Brothers and sisters, many of you come here this day with incredible burdens. Some of us are struggling with particular sins. Some of us are struggling with serious disease and even death. Many of us are struggling in our relationships. And all of us wonder at times or even all the time whether His love extends to us, given all the fig leaves we have fashioned to cover our sins and failures. But just as the story of Genesis does not end with the curse of sin in the lives of Adam and Eve, neither do our own lives! You see, Lent leads inexorably to that wonderful Easter. You and I will watch in amazement and horror of the price Christ paid for our redemption. Better still, we will rejoice in our Lord’s faithfulness to His Son. Why? Our Lord’s obedience and glory is imputed to us, if we but repent. It really is that simple. He really does love each one of us that much.
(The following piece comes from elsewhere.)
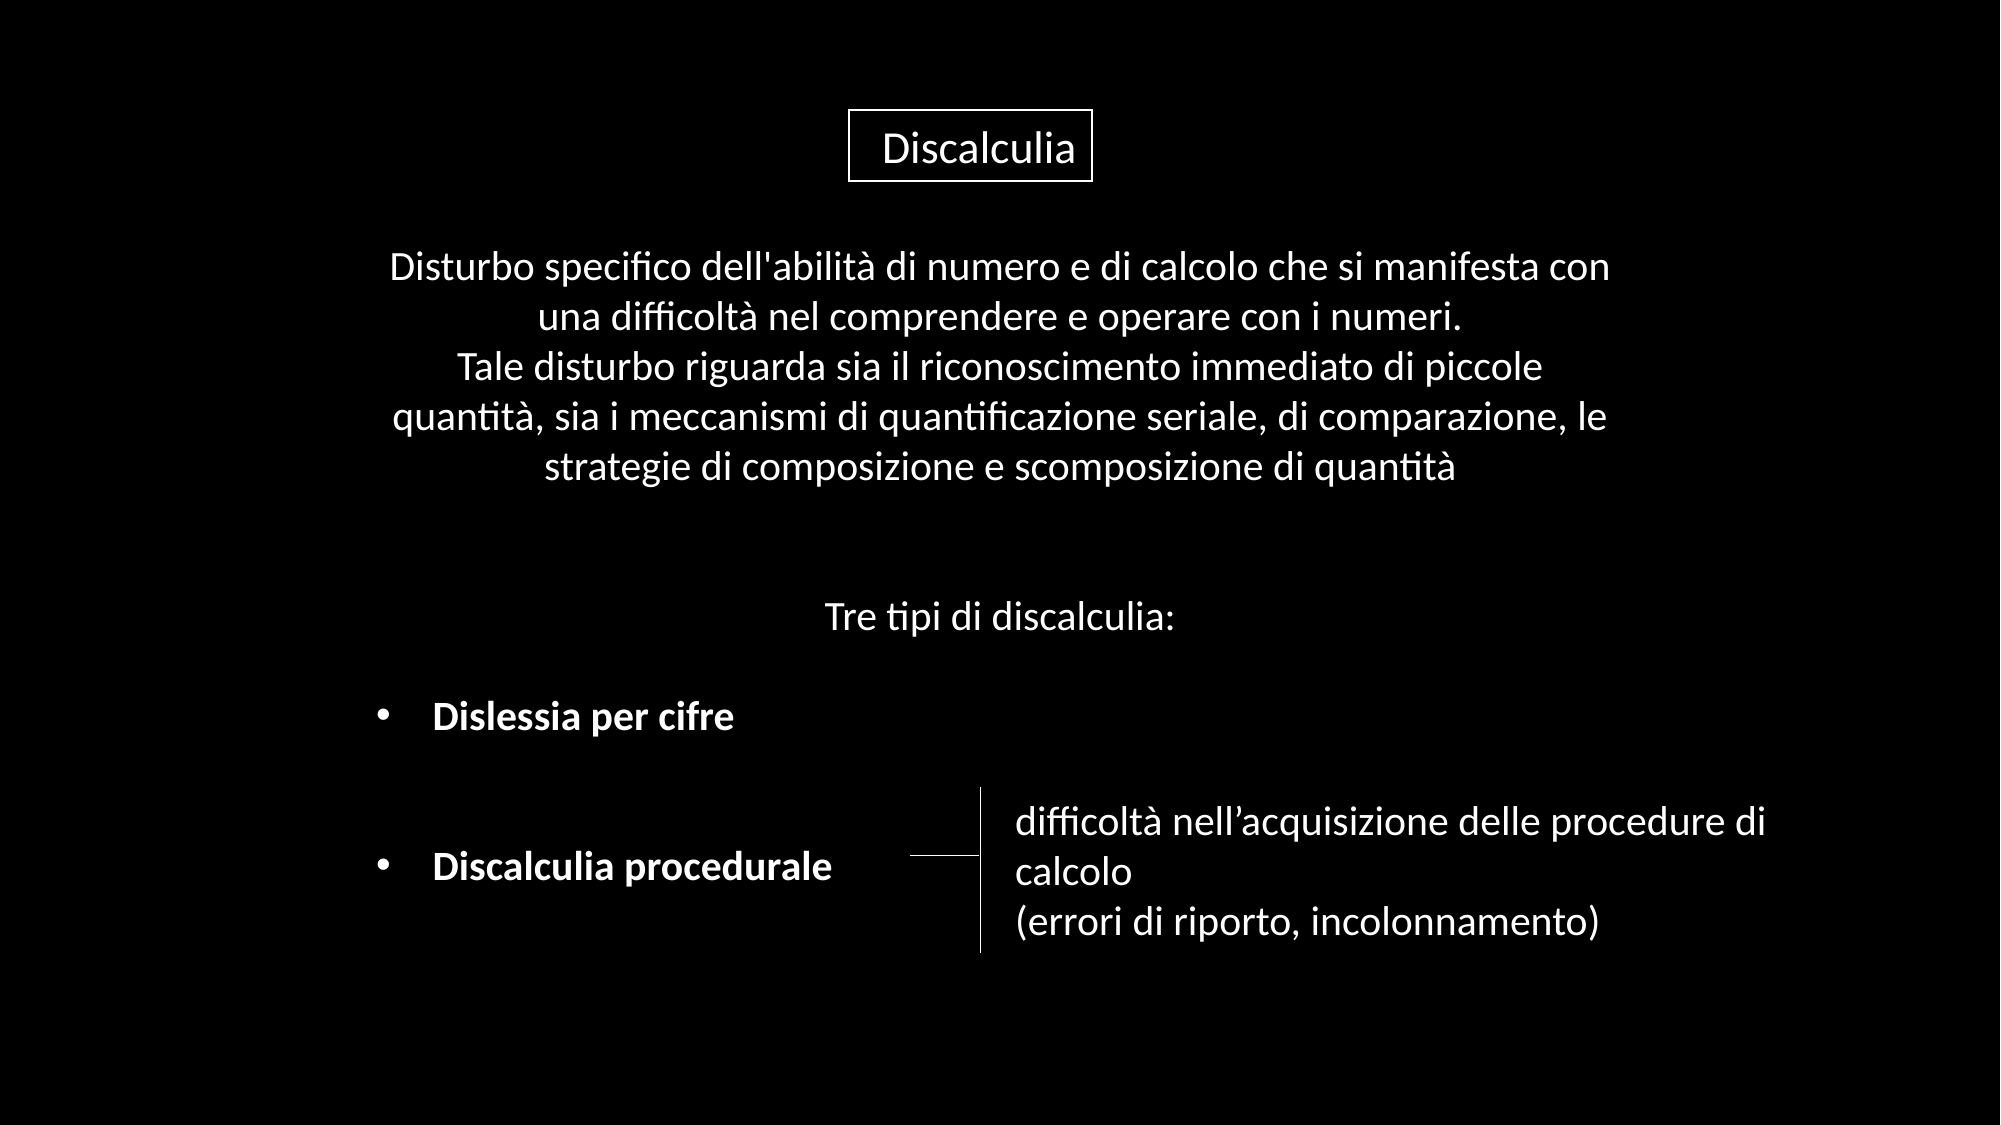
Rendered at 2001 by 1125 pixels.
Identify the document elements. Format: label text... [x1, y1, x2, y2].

text_box [848, 109, 1093, 182]
text_box difficoltà nell’acquisizione delle procedure di calcolo (errori di riporto, incolonnamento) [1000, 786, 1891, 952]
text_box Disturbo specifico dell'abilità di numero e di calcolo che si manifesta con una difficoltà nel comprendere e operare con i numeri. Tale disturbo riguarda sia il riconoscimento immediato di piccole quantità, sia i meccanismi di quantificazione seriale, di comparazione, le strategie di composizione e scomposizione di quantità Tre tipi di discalculia: Dislessia per cifre Discalculia procedurale [361, 231, 1640, 997]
As a discipline this week, let me encourage you to spend some time listening to God. How are you trying to identify yourself apart from Him? What ridiculous fig leaves have you fashioned to carve out your own identity? Ask around. Ask those who matter to you? Ask those who do not know you well, and pray on what you hear. Then ask yourself, are you content to keep wearing leaves and rags? Or would you rather exchange those leaves and rags for the glory of our Lord? Would you rather your Lord judge you on the the basis of your own identity? Or would you rather Him judge you on the basis of His?